# Texte de l'exercice
┌────────
La Commission de développement de l’informatique (CDI) est une petite équipe plutôt technique, ses rapporteurs ne sont pas placés très haut dans la hiérarchie, mais nous sommes près du pouvoir, les chefs de cabinet de l’un ou l’autre ministre assistent régulièrement aux séances plénières, présidées par le Directeur du personnel et des services généraux, véritable éminence grise et exécuteur des basses œuvres des administrations économiques et financières, qui agissent imperturbablement sans aucunement se soucier de leur découpage variable en ministères et secrétariats d’État. Nous sommes en contact permanent avec les sous-directeurs chargés de l’informatique, qui savent être aimables quand ils attendent des rapports favorables, les directeurs viennent en séance pour défendre leurs dossiers importants.

Les fournisseurs aiment bien nous faire visiter leurs usines, c’est ainsi que je verrai pour la première fois une usine de semi-conducteurs, celle d’IBM à Corbeil-Essonnes, plus tard exploitée par Infineon, consortium entre IBM et Siemens, puis revendue à CS sous le nom Altis Semiconductor, et malheureusement abandonnée à un groupe germano-belge, ce qui a mis fin à la seule production européenne de composants de qualité militaire et aéro-spatiale, en mesure de résister aux rayonnements cosmiques et nucléaires. Nous visiterons aussi une usine d’imprimantes Bull à Londres ; en effet le gouvernement de Valéry Giscard d’Estaing a organisé la fusion CII-Honeywell-Bull, et la nouvelle entreprise possède cette usine où a été conçue l’imprimante magnétographique Mathilde, une technologie sans impact qui n’a connu qu’un succès d’estime. Soit dit en passant, cette réorganisation de la filière informatique par le gouvernement Giscard a ravagé le paysage industriel français du secteur, en donnant le coup d’arrêt au réseau Cyclades développé par Louis Pouzin, en sabordant l’entente Unidata où Siemens, Philips et la CII avaient uni leurs efforts pour produire une série d’excellents ordinateurs de moyenne gamme, et en abandonnant le plus gros de la production de semi-conducteurs (ce qui en reste et qui est aujourd’hui STMicro, seule entreprise européenne à ce niveau technique, n’aura dû sa survie qu’au fait qu’elle n’intéressait personne à l’époque).

Travailler avec un homme de la qualité de Noël Aucagne donne une haute idée du Service Public. C’est un fonctionnaire weberien, mieux, confucéen : défendre jusqu’au bout l’idée du bien public, dût pour cela l’Empereur vous faire couper la tête. Naturellement sa carrière sera sabotée ; un jour où nous prenons le café avec le chef de cabinet, qui lui avait succédé à la vice-présidence de la Commission, nous évoquons l’hypothèse que pour sa fin de carrière Noël Aucagne pourrait être nommé trésorier-payeur général, une sinécure lucrative : « vous n’y pensez pas ! ». Il finira contrôleur financier de l’Office national de l’immigration, un travail ingrat à tous points de vue, dans des locaux épouvantables. Il restera quand même vice-président de la Commission spécialisée des Marchés d’informatique (CSMI) au sein de la Commission centrale des marchés de l’État (CCM), devant laquelle j’aurai l’occasion d’être rapporteur quelques années plus tard.
└────────
# Exercice à traiter
Dans le texte sur la Commission de développement de l'informatique, recopiez le passage qui commence par « La Commission de » et se poursuit jusqu'à « leurs dossiers importants. », en remplaçant « séances plénières » par « réunions plénières ». Les données qui suivent n'ont aucun lien avec le texte.

# Les données
┌────────
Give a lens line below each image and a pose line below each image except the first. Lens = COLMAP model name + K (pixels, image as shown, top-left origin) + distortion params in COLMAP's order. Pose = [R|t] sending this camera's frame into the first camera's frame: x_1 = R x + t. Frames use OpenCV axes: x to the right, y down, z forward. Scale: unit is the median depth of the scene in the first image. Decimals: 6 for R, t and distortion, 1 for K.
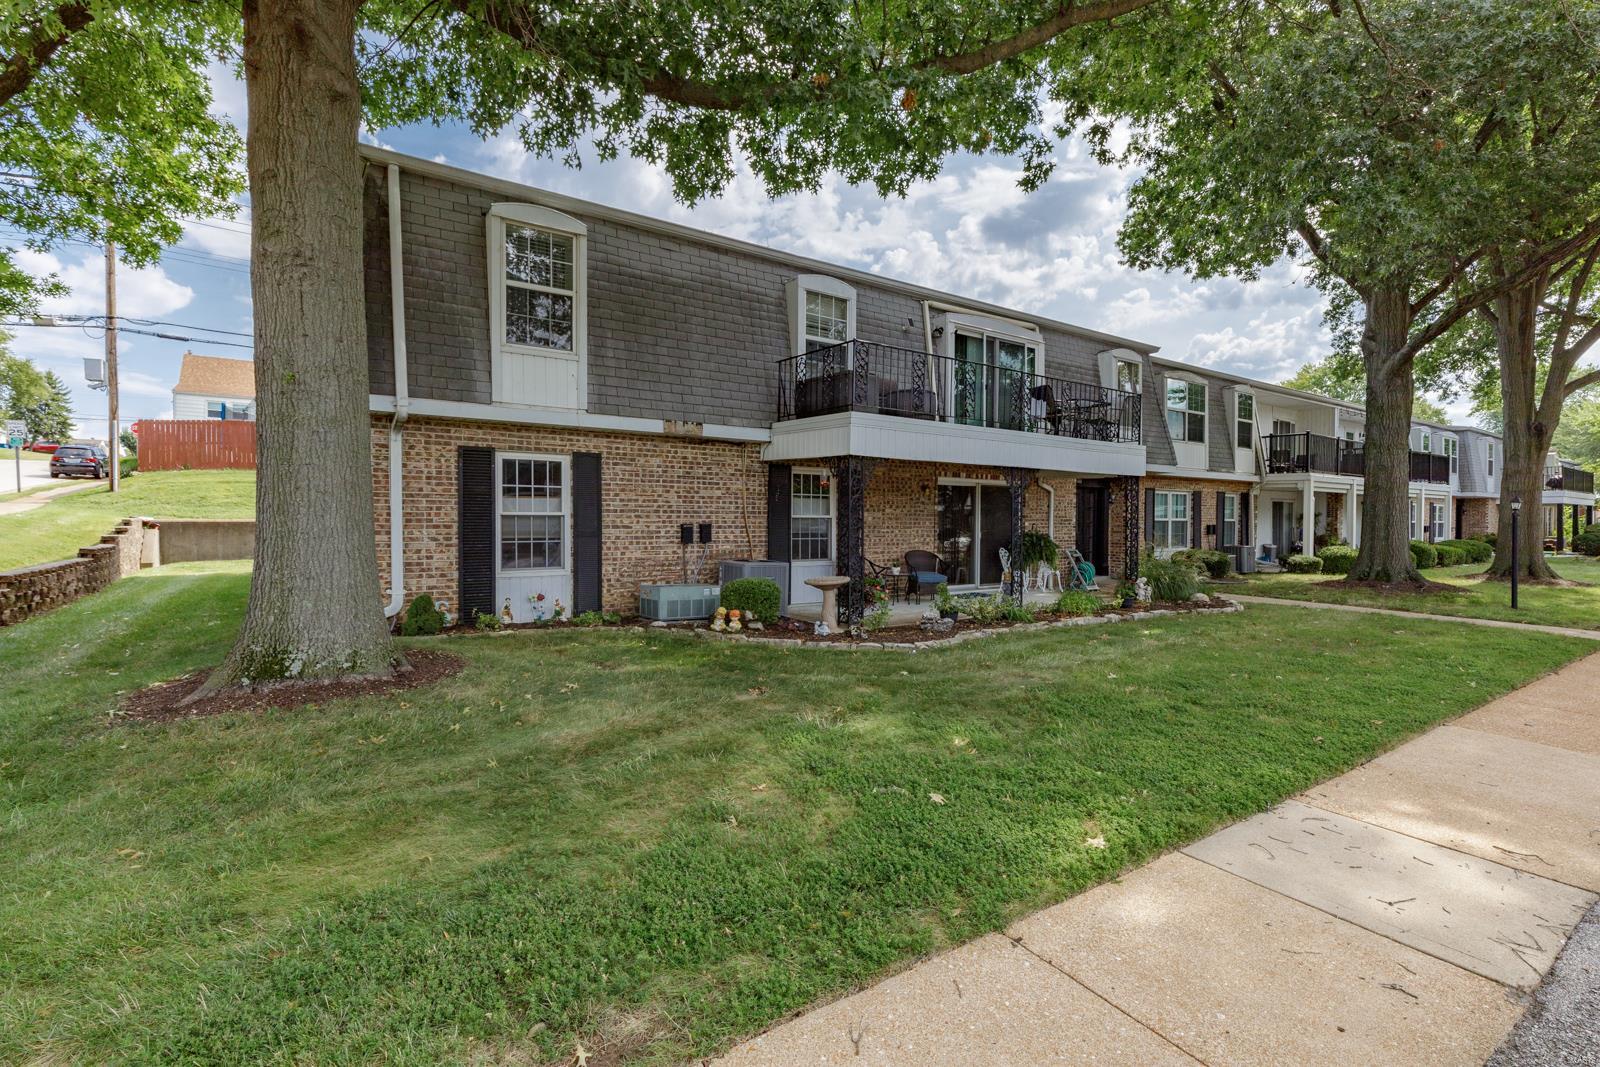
lens RADIAL K [[759.8, 0, 806.0], [0, 759.8, 533.0], [0, 0, 1]] dist [0.001304, -0.000600]
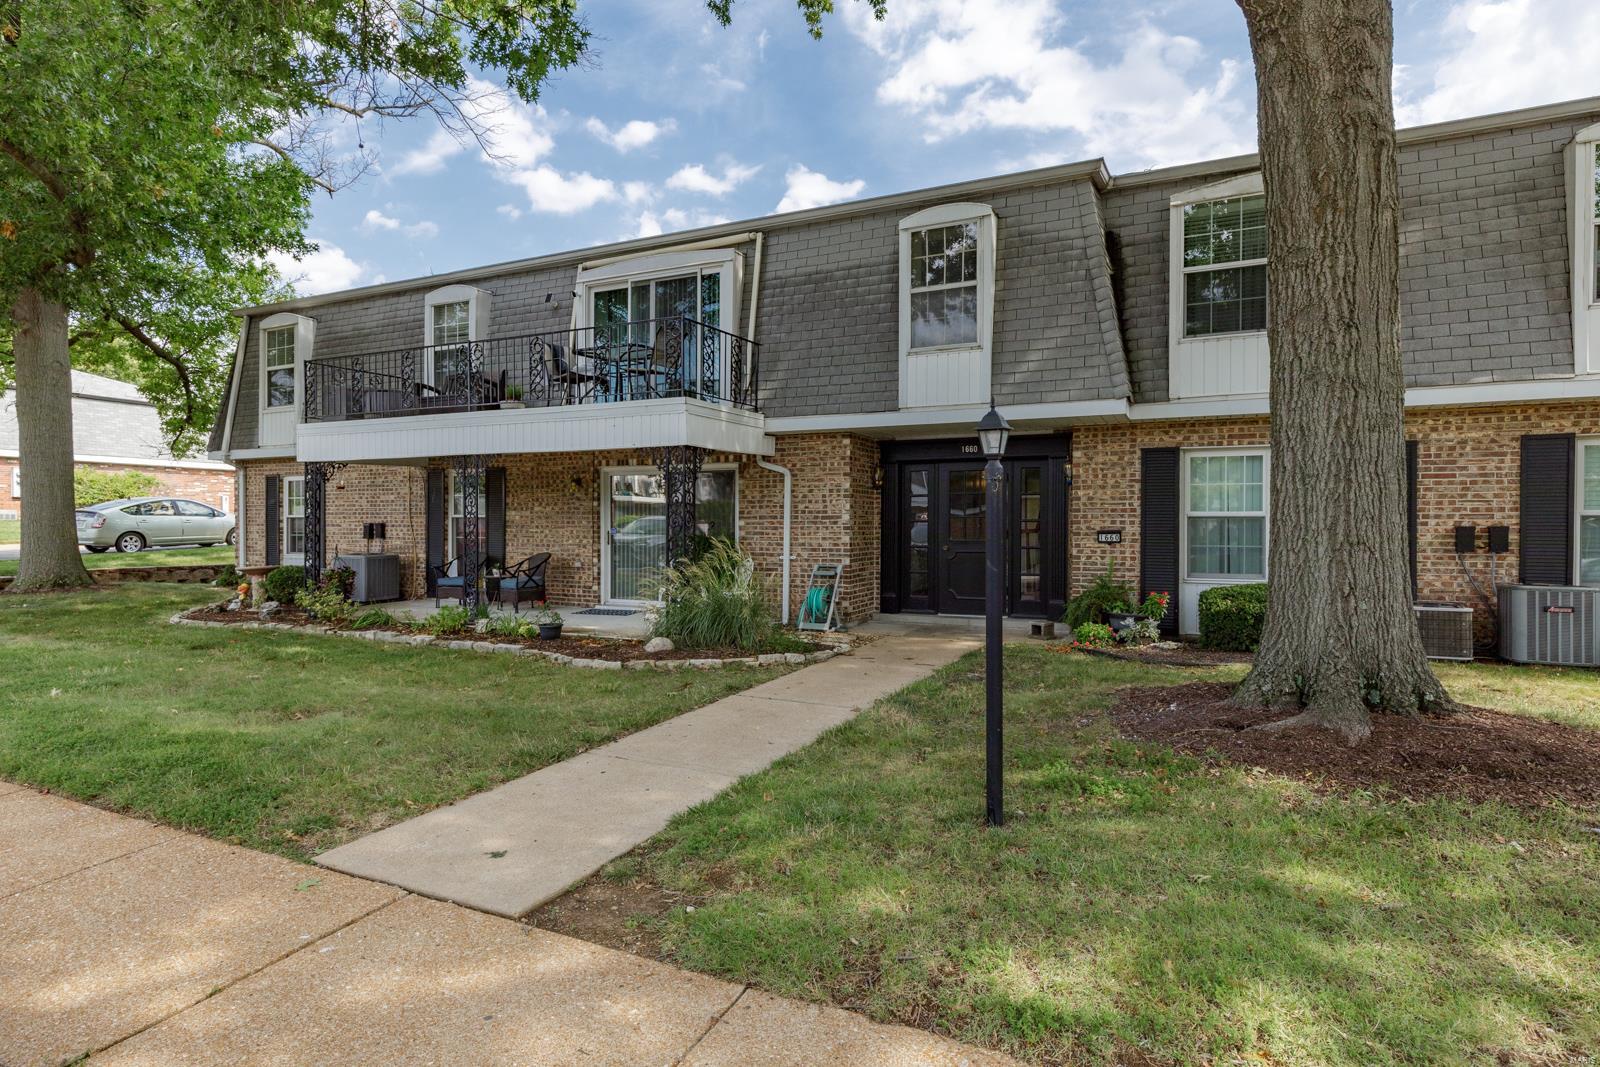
lens RADIAL K [[750.4, 0, 800.0], [0, 750.4, 533.5], [0, 0, 1]] dist [0.001448, 0.000124]
pose [[0.531803, 0.007727, -0.846833, 1.183952], [-0.011212, 0.999935, 0.002083, -0.005160], [0.846794, 0.008387, 0.531855, 0.879508]]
└────────
# Réponse rédigée
La Commission de développement de l’informatique (CDI) est une petite équipe plutôt technique, ses rapporteurs ne sont pas placés très haut dans la hiérarchie, mais nous sommes près du pouvoir, les chefs de cabinet de l’un ou l’autre ministre assistent régulièrement aux réunions plénières, présidées par le Directeur du personnel et des services généraux, véritable éminence grise et exécuteur des basses œuvres des administrations économiques et financières, qui agissent imperturbablement sans aucunement se soucier de leur découpage variable en ministères et secrétariats d’État. Nous sommes en contact permanent avec les sous-directeurs chargés de l’informatique, qui savent être aimables quand ils attendent des rapports favorables, les directeurs viennent en séance pour défendre leurs dossiers importants.